• **Given information**:
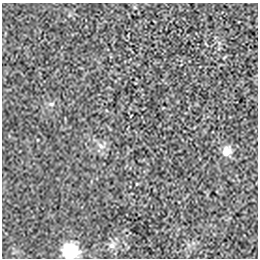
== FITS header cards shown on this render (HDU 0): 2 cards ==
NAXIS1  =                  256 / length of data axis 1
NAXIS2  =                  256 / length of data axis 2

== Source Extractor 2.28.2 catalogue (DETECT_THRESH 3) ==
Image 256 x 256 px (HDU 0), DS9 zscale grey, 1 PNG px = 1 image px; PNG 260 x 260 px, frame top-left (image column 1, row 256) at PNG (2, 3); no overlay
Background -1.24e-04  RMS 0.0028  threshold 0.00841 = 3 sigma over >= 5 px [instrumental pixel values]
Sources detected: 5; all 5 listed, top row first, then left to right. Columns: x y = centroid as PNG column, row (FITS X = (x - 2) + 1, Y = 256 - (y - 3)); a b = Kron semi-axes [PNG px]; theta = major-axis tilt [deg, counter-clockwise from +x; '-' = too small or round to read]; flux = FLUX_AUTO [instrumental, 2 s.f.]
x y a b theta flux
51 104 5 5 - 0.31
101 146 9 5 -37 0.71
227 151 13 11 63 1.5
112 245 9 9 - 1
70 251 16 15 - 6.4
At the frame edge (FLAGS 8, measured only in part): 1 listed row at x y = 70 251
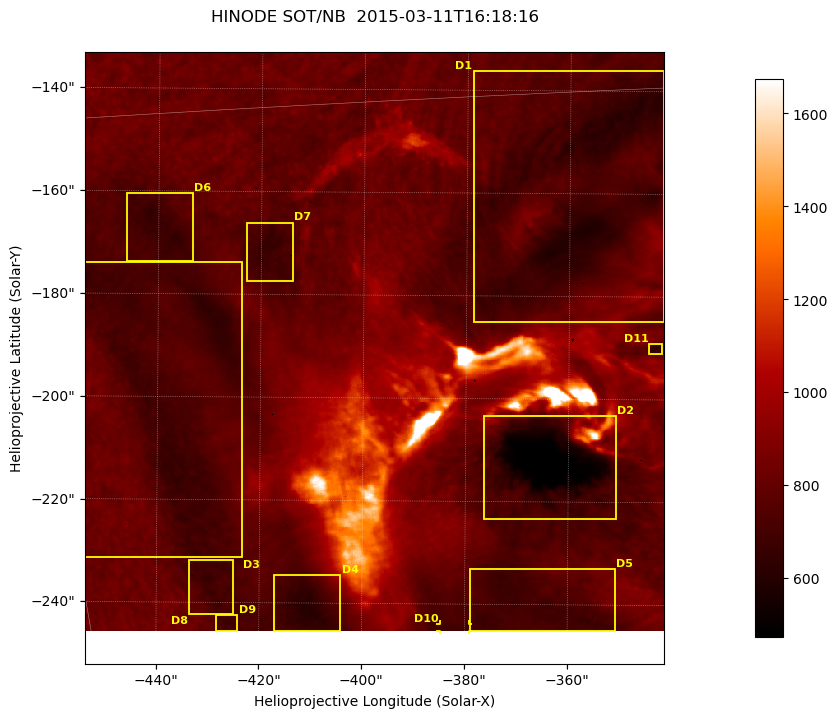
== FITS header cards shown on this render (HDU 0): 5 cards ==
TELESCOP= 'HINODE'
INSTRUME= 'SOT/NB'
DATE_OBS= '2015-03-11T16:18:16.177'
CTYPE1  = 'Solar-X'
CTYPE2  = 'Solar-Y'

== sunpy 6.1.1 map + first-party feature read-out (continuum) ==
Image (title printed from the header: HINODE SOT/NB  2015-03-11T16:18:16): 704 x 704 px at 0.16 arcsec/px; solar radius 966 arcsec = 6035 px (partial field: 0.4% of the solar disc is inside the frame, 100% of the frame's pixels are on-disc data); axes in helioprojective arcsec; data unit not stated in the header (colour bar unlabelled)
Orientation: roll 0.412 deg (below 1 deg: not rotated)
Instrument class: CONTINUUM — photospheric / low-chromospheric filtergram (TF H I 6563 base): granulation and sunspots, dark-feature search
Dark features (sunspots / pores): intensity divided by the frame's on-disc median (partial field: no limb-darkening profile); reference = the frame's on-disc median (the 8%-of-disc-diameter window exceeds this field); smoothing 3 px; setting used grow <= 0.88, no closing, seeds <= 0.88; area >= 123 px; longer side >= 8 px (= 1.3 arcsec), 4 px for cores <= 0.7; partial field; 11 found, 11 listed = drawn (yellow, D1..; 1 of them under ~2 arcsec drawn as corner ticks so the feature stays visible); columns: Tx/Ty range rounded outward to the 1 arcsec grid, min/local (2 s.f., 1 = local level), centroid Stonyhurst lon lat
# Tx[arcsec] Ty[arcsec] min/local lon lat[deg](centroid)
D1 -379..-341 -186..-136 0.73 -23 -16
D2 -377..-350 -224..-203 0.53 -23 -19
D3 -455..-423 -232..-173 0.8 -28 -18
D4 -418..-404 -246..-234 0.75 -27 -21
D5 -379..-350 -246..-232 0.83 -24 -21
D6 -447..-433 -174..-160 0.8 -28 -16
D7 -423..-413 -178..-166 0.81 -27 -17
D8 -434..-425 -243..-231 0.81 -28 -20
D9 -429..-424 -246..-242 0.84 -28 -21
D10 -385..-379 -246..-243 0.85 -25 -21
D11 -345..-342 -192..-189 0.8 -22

• **Written request**: Reproduce the lines of the records word for word, beginning at the line that contains "0): 5 cards" and stopping after the line that contains "Orientation: roll 0.412".

• **Full response**:
== FITS header cards shown on this render (HDU 0): 5 cards ==
TELESCOP= 'HINODE'
INSTRUME= 'SOT/NB'
DATE_OBS= '2015-03-11T16:18:16.177'
CTYPE1  = 'Solar-X'
CTYPE2  = 'Solar-Y'

== sunpy 6.1.1 map + first-party feature read-out (continuum) ==
Image (title printed from the header: HINODE SOT/NB  2015-03-11T16:18:16): 704 x 704 px at 0.16 arcsec/px; solar radius 966 arcsec = 6035 px (partial field: 0.4% of the solar disc is inside the frame, 100% of the frame's pixels are on-disc data); axes in helioprojective arcsec; data unit not stated in the header (colour bar unlabelled)
Orientation: roll 0.412 deg (below 1 deg: not rotated)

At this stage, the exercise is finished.